Forever Bound (The Forever Series, #4)

I woke up to Chance sitting on a chair by the window, showered and dressed, waiting for me to come around. I was embarrassed by my laziness and not sure where we stood.

I stepped gingerly to the bathroom, and checked again for blood, a compulsion I was sure would plague me for a while. Still clear. I sighed in relief and leaned my head against the wall.

I felt too naked, too vulnerable, so I wrapped myself in a big towel and headed back out to the room.

Chance stood up when I appeared. “Feeling okay?” he asked.

“Mostly. I could eat a pizza, though. The whole thing.” It wasn’t true, but it broke the tension.

He laughed. “Kid is definitely mine, then.”

I sank onto the bed. If he could joke about it, then maybe things would be all right.

He rubbed his eyes for a minute like he was tired. “So were you not on the pill after all?”

Blame. I could see it coming like a freight train. “I was. I just…hadn’t been with anyone in a long time. And I guess…I missed a few.”

I gripped the towel with an iron fist. If he wanted to get mad at me, I’d take it. I deserved whatever he could dish out about this. I had messed up and dragged him right into my disaster.

“I don’t reckon there’s any point in worrying about what’s past,” he said. “Just figure out where to go from here.”

I loosened my death grip on the towel. “Last night you acted like you might be interested in going back to California. Is that still true?” My pulse hammered in my throat.

“My biggest concern is getting a job at this point,” he said. “The kid’ll need health insurance and some stability.”

So things had changed. I swallowed around the giant lump in my throat. “Are you going to stay here in Tennessee, then?”

He moved closer, to the other corner of the bed. But not next to me. “What were you planning on doing?” he asked.

“I may have a job. I’m going in to talk to them next week.”

“Are they going to be all right with you being pregnant?”

I shrugged. “Not planning to tell them. I don’t have to. My mom is going to help with the baby.”

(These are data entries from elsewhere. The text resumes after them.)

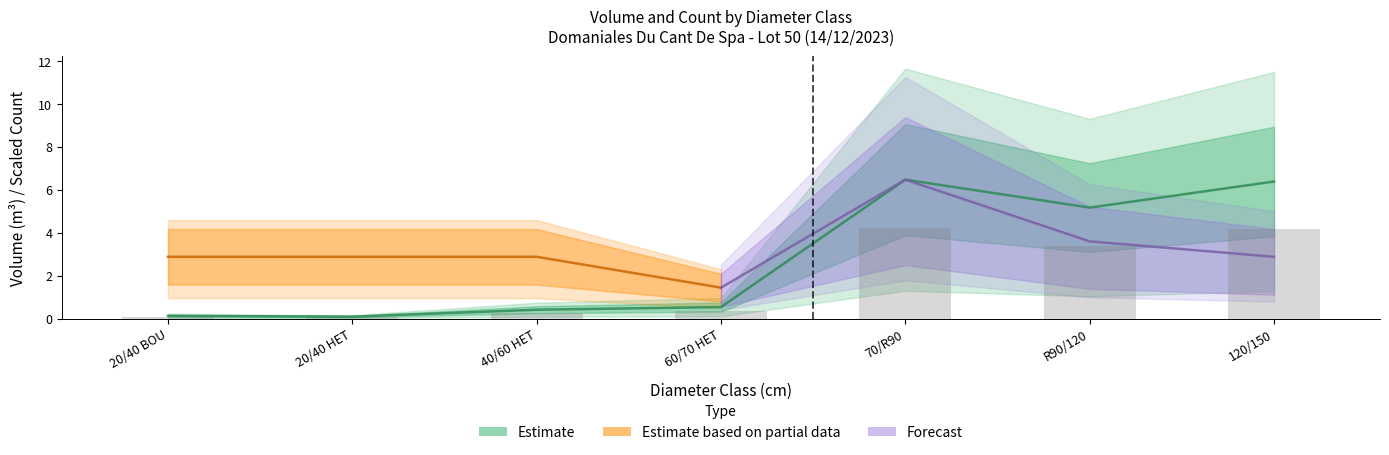

What is the difference between the values at 20/40 BOU and 70/R90?

6.3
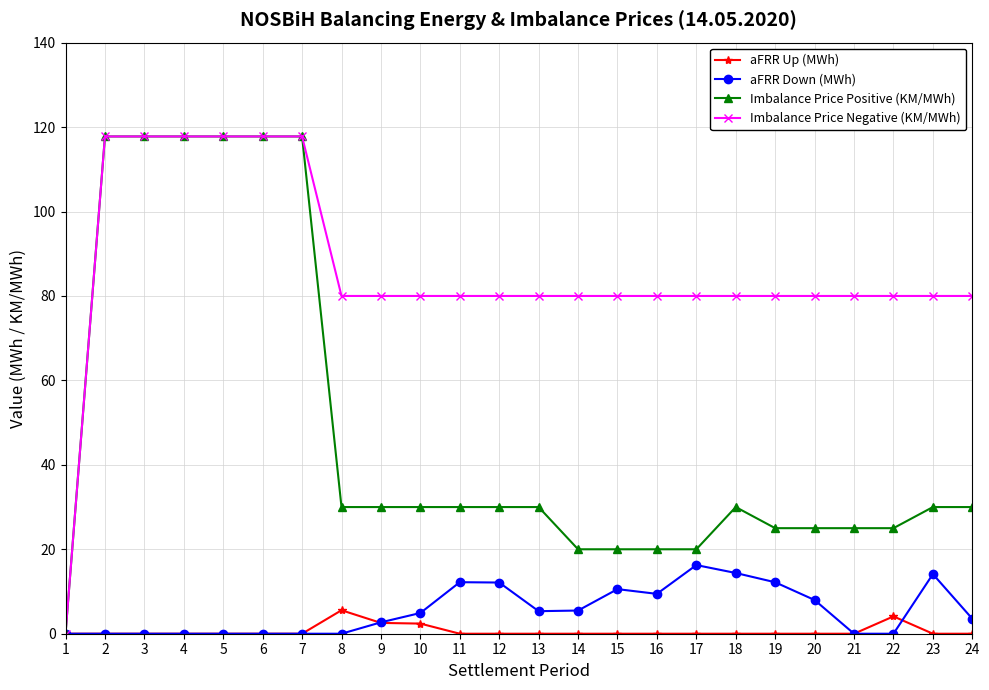

What is the difference between the highest and lowest values at 12?

80.0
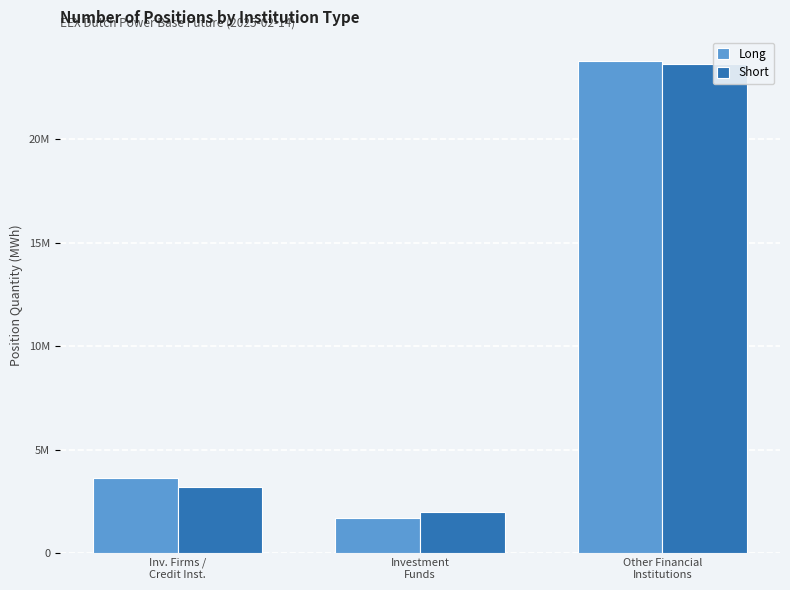

The Short series shows 23662997 at Other Financial
Institutions. True or false?

True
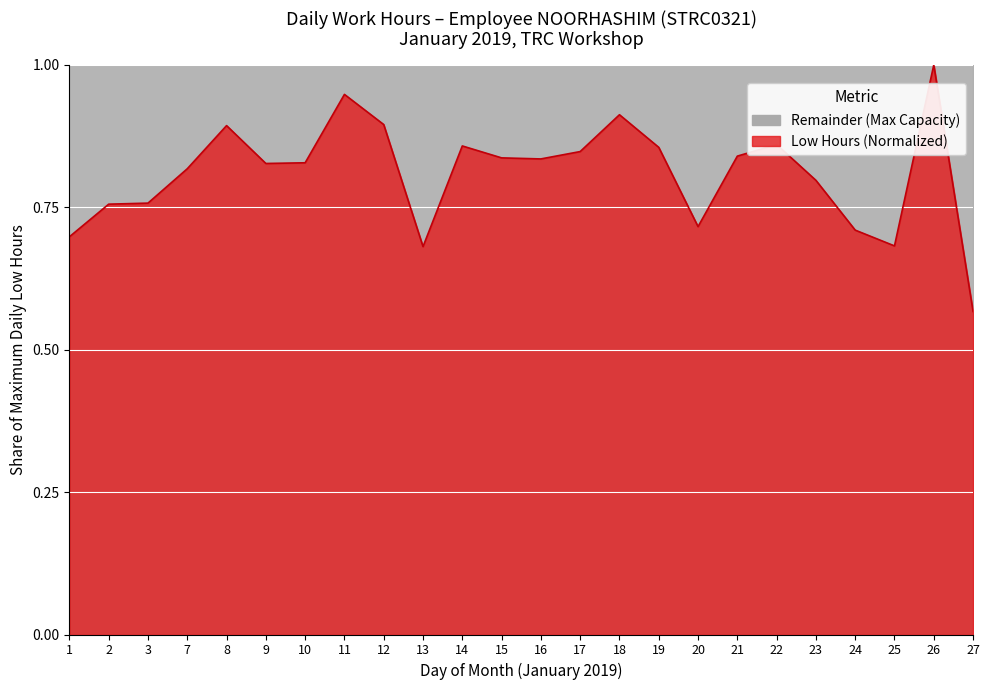

What is the change in value from 15 to 18?

+0.1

“So you’ve got a few pieces figured out.”

“Not really. It’s only been a few days. I’m making it up as I go along.”

“This is a hell of a thing,” he said.

“I’m sorry. I didn’t mean for it to happen.” My eyes burned, and now that I knew the grain of sand was okay, I told it to lay off the waterworks, please.

“When are you going back?” Chance asked.

“Classes start again Monday,” I said. “I’ll fly back Sunday unless I need to be here.”

“So we have a few days.”

“We do.”

He stood up. “Well, let’s get you fed, although I’m not sure we can rustle up a pizza at 9 a.m.”

I managed a smile at that. I stood up and headed to my suitcase. “Toast and juice are fine.”

I snatched up another set of jeans and a shirt. He hadn’t run off, and he hadn’t gotten mad. I had to hope that things were going to work out all right.





~*′`*~





Chance and I headed for breakfast at a little diner up the street, walking along the sunny street with flowers blooming in the open circles around every tree.

“Chattanooga really is beautiful,” I said.

“Yeah, I actually started realizing that on my way back yesterday,” Chance said. “I’ve seen a lot of places now. I did like LA, though. The beach there was different than the one in Virginia.”

“I haven’t been to the Atlantic,” I said. “I’ve been a West Coast girl all my life.”

“The air smells different,” Chance said. “It wasn’t the same.”

His face darkened when he said it, and I wondered what had happened on the beach in Virginia.

“I liked your mom,” I said. “She seemed real old-fashioned.”

He laughed. “Well, she’s definitely not a modern woman. She does look after people, though. She did all right by me and Hannah after my dad left.”

I reached out to squeeze his hand. “Your mother mentioned that.”

“We did okay, me and Mom and Hannah.” But his face darkened again, and I knew he was thinking about his sister.

“I met her, you know,” I said quietly. “Hannah.”

“Charlie told me you got dragged to her room.”

“It was all right. She’s a very pretty girl.”

His jaw twitched. “She’s never going to wake up. My mother keeps her on life support.”

“The doctors said that?”

“Long time ago. I never thought it would go on this long. When I left—”

He stopped talking abruptly and dropped my hand. “I don’t want to talk about this.”

“It’s okay,” I said quickly. “We don’t have to.”

We continued along the sidewalk in silence until we came up to a hole-in-the-wall diner with a glass front. “This is the place,” he said.

“Looks fine,” I said, although just the thought of bacon grease and fried eggs made me queasy.

When he opened the door, the smell turned my stomach upside down. I refused to let it get to me, though, and ducked beneath his arm to go inside.